3.    Electronic communication is positive, professional, and respectful.

a.    Facebook and the website are the closest thing we have to a storefront. Every post or comment must be courteous and represent the organization in a positive light.
b.    FFF emails will be courteous and on-topic and may not be used for any non-FFF solicitation or messages.
c.    The public FFF page is for public messages. FFF maintains closed Facebook groups for various committees and volunteer groups to communicate behind the scenes. FFF announcements should be fielded to the Facebook managers for posting.

4.    Media outreach is referred to board members.

a.    Public Relations and Media Outreach are handled by the Board of Directors. Volunteers will refer media requests to the Board of Directors.
b.    When the media attend our events and builds, we welcome volunteers to talk about their personal experience of volunteering with Fences For Fido. 

5.    While we don’t expect volunteers to share all of our views, we do ask volunteers to support FFF’s animal welfare policies.

a.    Like most animal welfare groups, we support the wider cause of animal welfare by serving plant-based foods at our events. This policy covers food purchased and served by FFF at its officially-sponsored events. Volunteers can choose what food they bring to a job site or order at a no-host event.
b.    We sometimes see our Fidos in very sad conditions. We do everything we can to improve their circumstances, but we accept our limitations. Sometimes even the police aren’t legally able to remedy a bad situation, and some animals would not be adoptable if we could get custody of them. Volunteers will try to trust in our process, knowing that our ongoing contact with families can continue long after a build.
c.    Fences For Fido supports spaying and neutering as a means of protecting animal health and fighting overpopulation. We strongly encourage, but do not require, our clients to allow FFF to spay/neuter their dogs.

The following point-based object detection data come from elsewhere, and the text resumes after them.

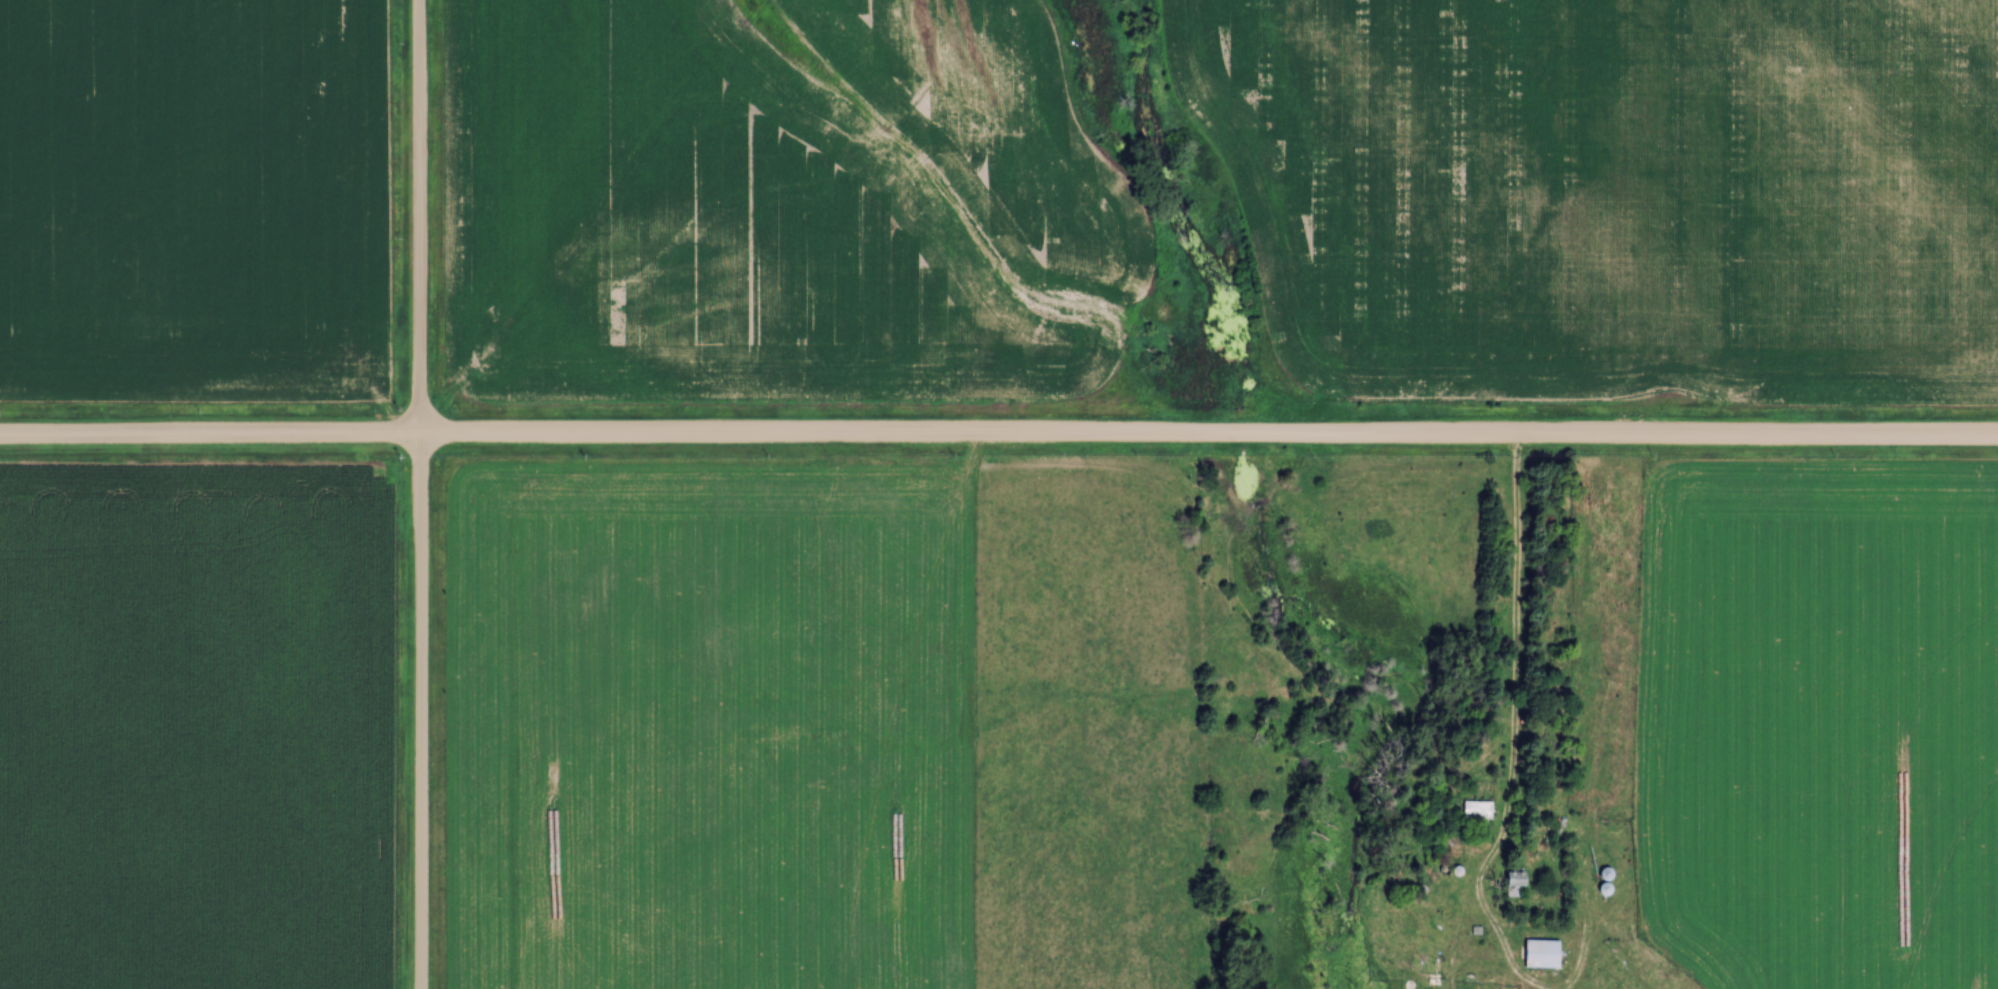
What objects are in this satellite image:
road: (998, 439)
road: (420, 494)
road: (1515, 652)
building: (1486, 813)
building: (1545, 954)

6.    Volunteers support FFF policy and protocol.

a.    Fences For Fido’s Board of Directors is bound by certain legal and moral obligations with regard to policies, finances, mission, and public reputation. It’s impossible for every board decision to please everyone, but volunteers will respect the board’s administrative authority to make decisions on behalf of the organization.
b.    COs and Crew Leaders are responsible for overseeing their projects. We understand that there are many ways to complete a job. While we’re open to improvement, our protocols are developed from our experience on hundreds of fences. Volunteers will follow the directions of Crew Leaders and COs.


To maintain the culture of cooperation and respect that keep us moving ahead with our mission, FFF reserves the right to address issues as they arise. Depending on severity and circumstances, violations of these guidelines may be addressed with a gentle reminder, a warning, a temporary suspension of duties, or even termination of the volunteer’s relationship with FFF.

While it’s impossible to cover every potential situation, we hope these general guidelines will create a friendly and professional environment for all of our volunteers. Our Board members welcome any questions or concerns about these guidelines.